▸ **Document excerpt**
• • • •

I am very new to bird hunting. Been at it for just a few years. My first hunt was with a borrowed gun and I missed on every shot. So I asked around. Sotger is made by Benelli. Basically it is the same gun for half the price. Now about in the field performance. I have submerged it in muck, lost it in the snow(fell down a hill), had it in the open ocean, and I have shot it about 2000 times. It has jammed but that was because I did not clean it. It hasnt rusted cause I normally clean it. It comes with all the chokes I need and the gun looks nice as well. My Stoger 2000 will take 3 inch shells which are very hard and I do not think another 1/2 inch is going to add that much range. In my experience I have not seen it do this.


----------



## mwakely (Jan 7, 2004)

A Stoger is not the same gun as a Bennillie for 1/2 the price. It's made in Turkey and yes it is a good gun for the money but it is not the same as a Bennillie!

• • • •

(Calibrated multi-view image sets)

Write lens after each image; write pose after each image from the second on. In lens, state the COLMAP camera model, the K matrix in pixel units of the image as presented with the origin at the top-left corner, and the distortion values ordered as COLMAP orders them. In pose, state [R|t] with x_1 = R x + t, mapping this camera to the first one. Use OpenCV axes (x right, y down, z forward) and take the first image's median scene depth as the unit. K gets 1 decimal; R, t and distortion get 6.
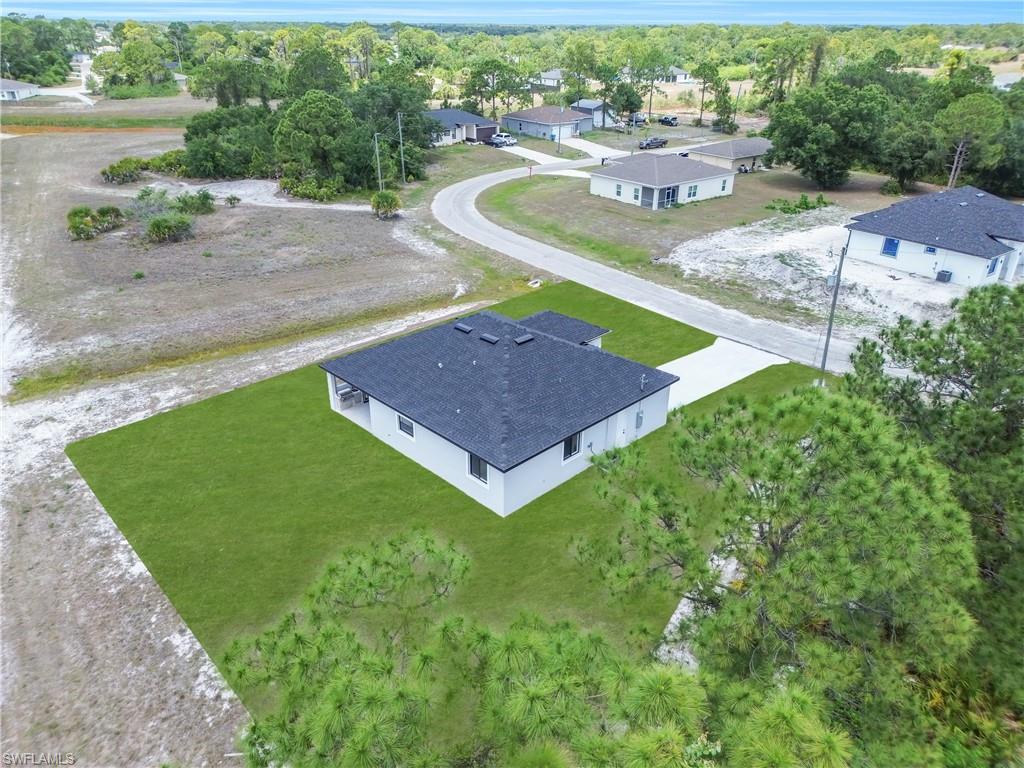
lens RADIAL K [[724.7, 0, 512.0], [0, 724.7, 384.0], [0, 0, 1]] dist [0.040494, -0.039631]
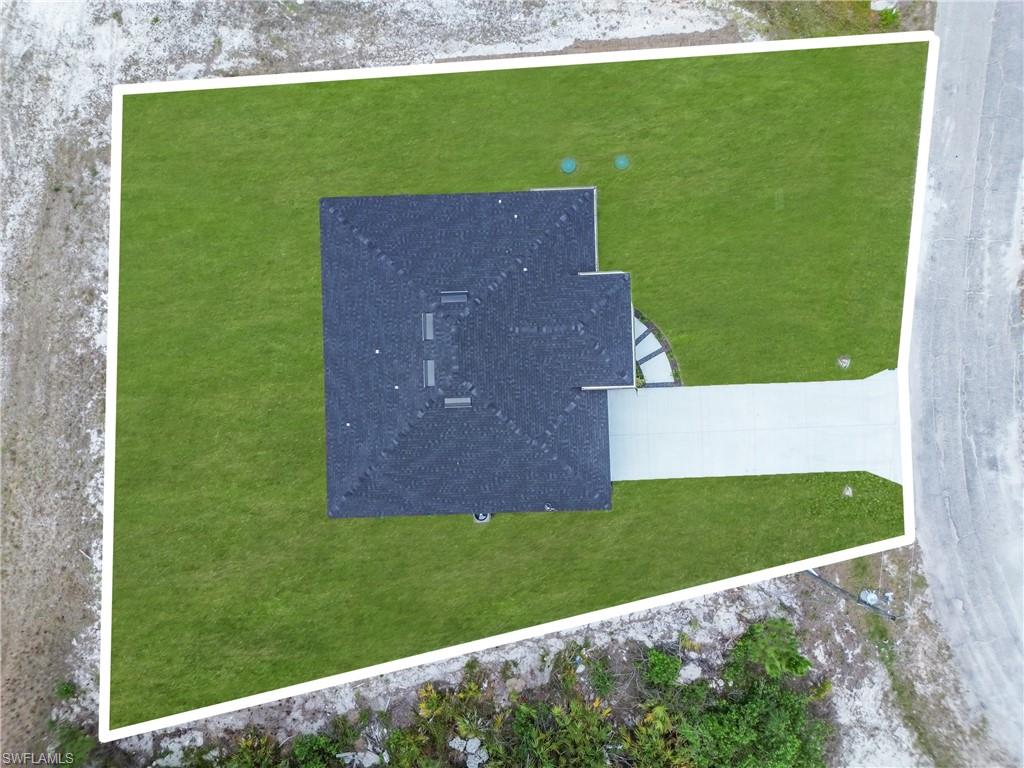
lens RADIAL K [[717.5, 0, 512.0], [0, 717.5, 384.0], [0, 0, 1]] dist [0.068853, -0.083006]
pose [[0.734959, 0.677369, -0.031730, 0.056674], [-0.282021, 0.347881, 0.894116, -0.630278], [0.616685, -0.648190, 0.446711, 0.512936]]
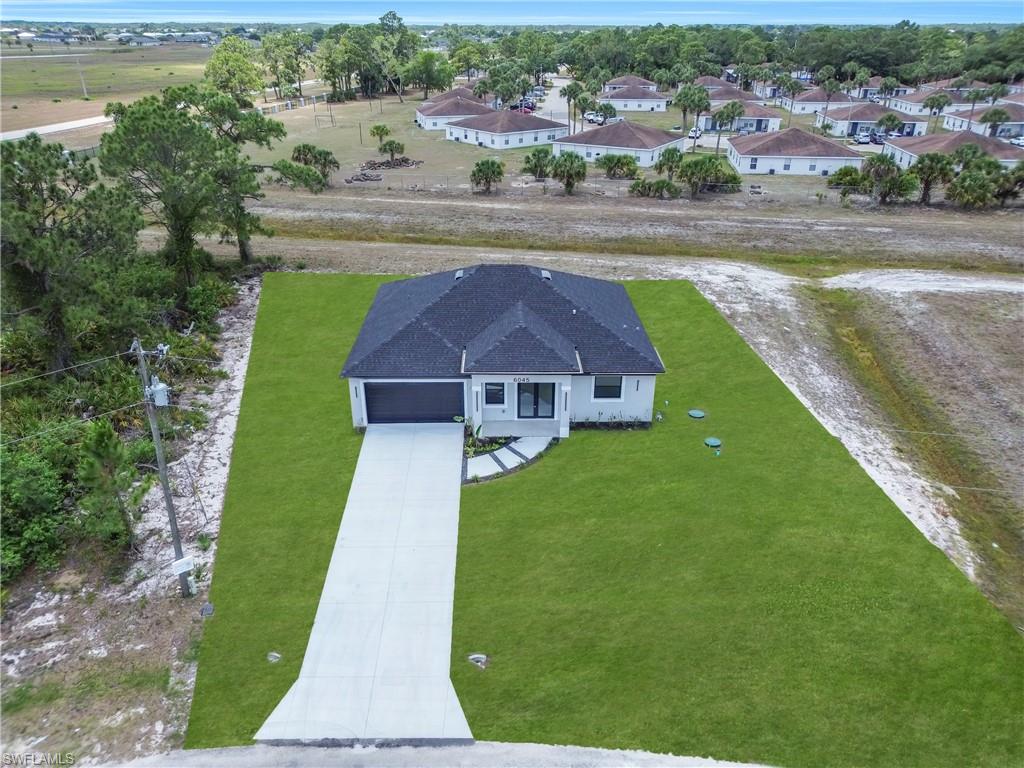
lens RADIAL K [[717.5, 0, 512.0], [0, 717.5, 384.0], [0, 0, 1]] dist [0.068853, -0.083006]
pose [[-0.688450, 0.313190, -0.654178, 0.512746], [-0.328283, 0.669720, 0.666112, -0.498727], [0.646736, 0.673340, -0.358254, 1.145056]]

• • • •

▸ **What you need to do**
a: For the Stoger thread, say whether each statement agrees with it. Answer yes or no and quote the words that decide it.
(i) The first poster has fired the gun about 2000 times.
(ii) The first poster says the gun rusted after being in the open ocean.
(iii) The reply says the Stoger is made in Turkey.
b: Rewrite the part of the Stoger thread that begins at the words "## mwakely (Jan" and stops after "as a Bennillie!", putting "Benelli" in place of "Bennillie".

▸ **Written answers**
a:
(i) Yes: "I have shot it about 2000 times."
(ii) No: "It hasnt rusted cause I normally clean it."
(iii) Yes: "It's made in Turkey"

b:
## mwakely (Jan 7, 2004)

A Stoger is not the same gun as a Benelli for 1/2 the price. It's made in Turkey and yes it is a good gun for the money but it is not the same as a Benelli!